[Cryptography] RSA equivalent key length/strength
Peter Fairbrother
zenadsl6186 at zen.co.uk
Sat Sep 14 13:48:40 EDT 2013
On 14/09/13 17:14, Perry E. Metzger wrote:
> On Sat, 14 Sep 2013 16:53:38 +0100 Peter Fairbrother
> <zenadsl6186 at zen.co.uk> wrote:
>> NIST also give the "traditional" recommendations, 80 -> 1024 and 112
>> -> 2048, plus 128 -> 3072, 192 -> 7680, 256 -> 15360.
> [...]
>> But, I wonder, where do these longer equivalent figures come from?
>>
>> I don't know, I'm just asking - and I chose Wikipedia because that's
>> the general "wisdom".
> [...]
>> [ Personally, I recommend 1,536 bit RSA keys and DH primes for
>> security to 2030, 2,048 if 1,536 is unavailable, 4,096 bits if
>> paranoid/high value; and not using RSA at all for longer term
>> security. I don't know whether someone will build that sort of
>> quantum computer one day, but they might. ]
>
> On what basis do you select your numbers? Have you done
> calculations on the time it takes to factor numbers using modern
> algorithms to produce them?
Yes, some - but I don't believe that's enough.
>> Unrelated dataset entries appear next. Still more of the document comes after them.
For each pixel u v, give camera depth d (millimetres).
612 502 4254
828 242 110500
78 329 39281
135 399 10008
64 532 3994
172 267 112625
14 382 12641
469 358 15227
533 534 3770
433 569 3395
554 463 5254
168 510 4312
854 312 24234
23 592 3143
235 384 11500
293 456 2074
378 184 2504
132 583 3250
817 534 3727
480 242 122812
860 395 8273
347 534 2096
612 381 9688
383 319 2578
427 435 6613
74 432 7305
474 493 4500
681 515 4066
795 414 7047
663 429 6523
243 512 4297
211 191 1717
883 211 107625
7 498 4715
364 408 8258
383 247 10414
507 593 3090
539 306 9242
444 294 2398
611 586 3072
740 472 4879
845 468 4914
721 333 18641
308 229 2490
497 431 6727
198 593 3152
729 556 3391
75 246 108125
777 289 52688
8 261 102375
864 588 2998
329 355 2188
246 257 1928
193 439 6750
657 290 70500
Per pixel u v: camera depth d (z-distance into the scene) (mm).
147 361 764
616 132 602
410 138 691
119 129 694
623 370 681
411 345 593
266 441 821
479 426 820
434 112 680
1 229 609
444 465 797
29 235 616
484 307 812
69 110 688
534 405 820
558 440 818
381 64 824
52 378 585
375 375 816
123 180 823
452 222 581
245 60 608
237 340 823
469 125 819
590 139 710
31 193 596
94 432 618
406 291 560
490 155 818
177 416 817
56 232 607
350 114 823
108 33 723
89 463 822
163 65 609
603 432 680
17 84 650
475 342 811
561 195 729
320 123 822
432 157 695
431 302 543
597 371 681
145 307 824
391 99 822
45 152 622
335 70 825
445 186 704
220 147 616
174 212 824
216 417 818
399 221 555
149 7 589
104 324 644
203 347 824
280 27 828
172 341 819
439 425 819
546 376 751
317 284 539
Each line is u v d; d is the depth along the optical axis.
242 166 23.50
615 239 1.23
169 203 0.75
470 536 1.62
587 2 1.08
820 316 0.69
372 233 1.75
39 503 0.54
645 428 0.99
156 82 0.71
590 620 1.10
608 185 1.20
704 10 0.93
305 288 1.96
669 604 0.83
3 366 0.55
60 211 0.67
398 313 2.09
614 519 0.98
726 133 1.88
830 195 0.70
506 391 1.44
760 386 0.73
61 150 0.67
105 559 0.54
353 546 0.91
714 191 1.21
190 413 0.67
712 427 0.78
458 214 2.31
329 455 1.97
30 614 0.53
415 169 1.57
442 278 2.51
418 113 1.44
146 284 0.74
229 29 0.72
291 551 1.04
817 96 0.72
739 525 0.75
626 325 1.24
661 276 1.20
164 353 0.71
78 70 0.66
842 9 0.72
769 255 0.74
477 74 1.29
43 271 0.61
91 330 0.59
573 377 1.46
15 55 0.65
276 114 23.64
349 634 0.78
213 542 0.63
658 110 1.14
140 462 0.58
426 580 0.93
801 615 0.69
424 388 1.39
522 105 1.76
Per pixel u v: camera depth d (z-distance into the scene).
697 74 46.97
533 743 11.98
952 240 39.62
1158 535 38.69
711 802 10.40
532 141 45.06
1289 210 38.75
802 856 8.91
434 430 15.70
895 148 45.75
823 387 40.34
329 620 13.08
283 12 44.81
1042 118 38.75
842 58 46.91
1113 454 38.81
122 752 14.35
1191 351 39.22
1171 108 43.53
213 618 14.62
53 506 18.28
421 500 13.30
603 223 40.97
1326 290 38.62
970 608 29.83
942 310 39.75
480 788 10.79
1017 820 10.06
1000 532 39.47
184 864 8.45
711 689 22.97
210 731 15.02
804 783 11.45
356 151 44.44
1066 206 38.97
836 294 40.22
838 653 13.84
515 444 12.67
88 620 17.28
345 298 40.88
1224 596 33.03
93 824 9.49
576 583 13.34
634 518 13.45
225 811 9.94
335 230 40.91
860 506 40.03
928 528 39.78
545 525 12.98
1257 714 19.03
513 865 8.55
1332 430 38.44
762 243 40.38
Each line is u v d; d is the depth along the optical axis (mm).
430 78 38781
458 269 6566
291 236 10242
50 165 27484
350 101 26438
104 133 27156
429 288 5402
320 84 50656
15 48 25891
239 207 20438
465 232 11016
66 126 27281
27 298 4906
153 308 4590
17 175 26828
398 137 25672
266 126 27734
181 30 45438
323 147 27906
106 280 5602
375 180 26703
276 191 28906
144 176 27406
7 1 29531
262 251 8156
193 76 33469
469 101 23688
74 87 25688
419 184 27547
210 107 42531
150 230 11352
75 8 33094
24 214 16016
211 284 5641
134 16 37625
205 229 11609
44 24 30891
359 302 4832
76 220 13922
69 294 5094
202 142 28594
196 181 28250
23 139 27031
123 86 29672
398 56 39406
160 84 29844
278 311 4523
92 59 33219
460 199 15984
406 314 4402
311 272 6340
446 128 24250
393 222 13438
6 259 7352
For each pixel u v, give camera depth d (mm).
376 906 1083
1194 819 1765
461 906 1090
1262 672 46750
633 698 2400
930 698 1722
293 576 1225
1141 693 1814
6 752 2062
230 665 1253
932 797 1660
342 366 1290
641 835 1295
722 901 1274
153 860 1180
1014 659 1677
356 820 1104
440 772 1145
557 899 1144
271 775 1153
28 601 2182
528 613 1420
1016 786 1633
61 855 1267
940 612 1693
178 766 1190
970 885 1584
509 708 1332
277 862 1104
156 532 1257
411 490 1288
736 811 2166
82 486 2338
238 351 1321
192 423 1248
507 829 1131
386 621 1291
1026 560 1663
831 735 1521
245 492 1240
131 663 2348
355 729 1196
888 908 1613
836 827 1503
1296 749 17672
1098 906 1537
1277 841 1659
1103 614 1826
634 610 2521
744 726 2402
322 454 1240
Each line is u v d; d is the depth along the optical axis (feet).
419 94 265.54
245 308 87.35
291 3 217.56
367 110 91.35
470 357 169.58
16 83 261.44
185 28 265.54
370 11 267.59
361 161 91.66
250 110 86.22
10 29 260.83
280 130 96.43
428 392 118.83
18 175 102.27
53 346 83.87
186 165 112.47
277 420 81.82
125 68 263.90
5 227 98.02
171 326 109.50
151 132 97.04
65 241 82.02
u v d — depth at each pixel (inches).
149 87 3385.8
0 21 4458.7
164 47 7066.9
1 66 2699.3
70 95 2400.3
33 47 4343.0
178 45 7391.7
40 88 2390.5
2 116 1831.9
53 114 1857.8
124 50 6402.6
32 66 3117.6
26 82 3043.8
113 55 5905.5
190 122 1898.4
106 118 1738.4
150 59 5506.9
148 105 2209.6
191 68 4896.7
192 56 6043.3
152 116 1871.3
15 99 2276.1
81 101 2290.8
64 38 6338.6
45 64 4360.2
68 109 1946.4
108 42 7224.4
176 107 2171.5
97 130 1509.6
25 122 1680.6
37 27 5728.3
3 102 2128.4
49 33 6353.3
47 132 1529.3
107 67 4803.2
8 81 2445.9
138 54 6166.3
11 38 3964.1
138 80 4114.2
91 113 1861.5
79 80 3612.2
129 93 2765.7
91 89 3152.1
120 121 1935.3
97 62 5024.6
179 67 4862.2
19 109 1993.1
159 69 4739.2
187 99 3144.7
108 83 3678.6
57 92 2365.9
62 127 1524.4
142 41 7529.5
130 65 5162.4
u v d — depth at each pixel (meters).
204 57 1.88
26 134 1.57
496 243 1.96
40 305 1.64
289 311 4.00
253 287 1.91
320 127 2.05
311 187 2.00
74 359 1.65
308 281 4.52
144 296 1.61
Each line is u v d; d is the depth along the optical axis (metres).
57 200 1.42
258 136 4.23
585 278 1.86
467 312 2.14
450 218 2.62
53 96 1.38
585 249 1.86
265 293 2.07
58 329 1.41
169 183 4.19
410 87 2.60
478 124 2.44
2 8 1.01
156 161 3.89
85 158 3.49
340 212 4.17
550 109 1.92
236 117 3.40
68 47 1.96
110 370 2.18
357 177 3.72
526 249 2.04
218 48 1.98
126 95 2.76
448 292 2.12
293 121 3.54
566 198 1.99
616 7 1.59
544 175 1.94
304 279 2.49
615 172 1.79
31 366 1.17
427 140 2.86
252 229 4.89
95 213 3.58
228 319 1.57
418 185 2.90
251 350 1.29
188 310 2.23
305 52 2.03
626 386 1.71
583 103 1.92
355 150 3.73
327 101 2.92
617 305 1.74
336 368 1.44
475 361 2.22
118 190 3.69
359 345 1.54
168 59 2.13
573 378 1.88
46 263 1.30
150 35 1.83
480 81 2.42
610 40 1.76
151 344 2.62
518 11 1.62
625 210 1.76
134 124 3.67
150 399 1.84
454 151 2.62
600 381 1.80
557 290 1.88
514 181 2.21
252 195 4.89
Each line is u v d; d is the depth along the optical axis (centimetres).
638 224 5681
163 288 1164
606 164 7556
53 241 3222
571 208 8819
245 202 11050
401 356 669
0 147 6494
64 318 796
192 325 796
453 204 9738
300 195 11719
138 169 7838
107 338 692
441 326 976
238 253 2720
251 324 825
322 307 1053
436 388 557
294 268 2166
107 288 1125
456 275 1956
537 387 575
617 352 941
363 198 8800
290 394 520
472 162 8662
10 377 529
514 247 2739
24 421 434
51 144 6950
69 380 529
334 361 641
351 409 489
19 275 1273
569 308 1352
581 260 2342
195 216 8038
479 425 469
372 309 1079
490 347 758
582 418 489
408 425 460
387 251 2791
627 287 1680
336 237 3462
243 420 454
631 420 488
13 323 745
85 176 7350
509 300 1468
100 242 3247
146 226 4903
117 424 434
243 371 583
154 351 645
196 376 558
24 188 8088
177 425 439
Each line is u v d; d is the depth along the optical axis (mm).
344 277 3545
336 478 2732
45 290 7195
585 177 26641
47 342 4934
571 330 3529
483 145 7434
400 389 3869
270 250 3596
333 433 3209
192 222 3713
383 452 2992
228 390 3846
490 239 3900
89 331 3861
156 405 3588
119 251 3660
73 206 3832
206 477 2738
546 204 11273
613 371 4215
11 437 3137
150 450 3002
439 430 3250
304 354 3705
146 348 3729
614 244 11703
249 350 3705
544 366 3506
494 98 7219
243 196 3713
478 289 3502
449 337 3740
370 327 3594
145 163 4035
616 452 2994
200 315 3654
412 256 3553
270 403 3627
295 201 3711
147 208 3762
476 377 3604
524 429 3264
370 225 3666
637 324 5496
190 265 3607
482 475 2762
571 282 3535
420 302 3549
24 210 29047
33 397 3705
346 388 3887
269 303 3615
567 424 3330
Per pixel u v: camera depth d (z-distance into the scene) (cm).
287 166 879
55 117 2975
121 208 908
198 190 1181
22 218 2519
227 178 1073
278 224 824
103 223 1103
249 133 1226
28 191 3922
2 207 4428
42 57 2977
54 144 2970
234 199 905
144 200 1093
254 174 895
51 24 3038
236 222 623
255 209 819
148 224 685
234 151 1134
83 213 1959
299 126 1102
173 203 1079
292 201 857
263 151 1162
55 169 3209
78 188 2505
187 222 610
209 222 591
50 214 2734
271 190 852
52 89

Historically, it would
not have been (and wasn't) - it doesn't take account of algorithm
development.
I actually based the 1,536-bit figure on the old RSA factoring
challenges, and how long it took to break them.
We are publicly at 768 bits now, and that's very expensive
http://eprint.iacr.org/2010/006.pdf - and, over the last twenty years
the rate of public advance has been about 256 bits per decade.
So at that rate 1,536 bits would become possible but very expensive in
2043, and would still be impossible in 2030.
If 1,024 is possible but very expensive for NSA now, and 256 bits per
decade is right, then 1,536 may just be on the verge of edging into
possibility in 2030 - but I think progress is going to slow (unless they
develop quantum computers).
We have already found many of the "easy-to-find" advances in theory.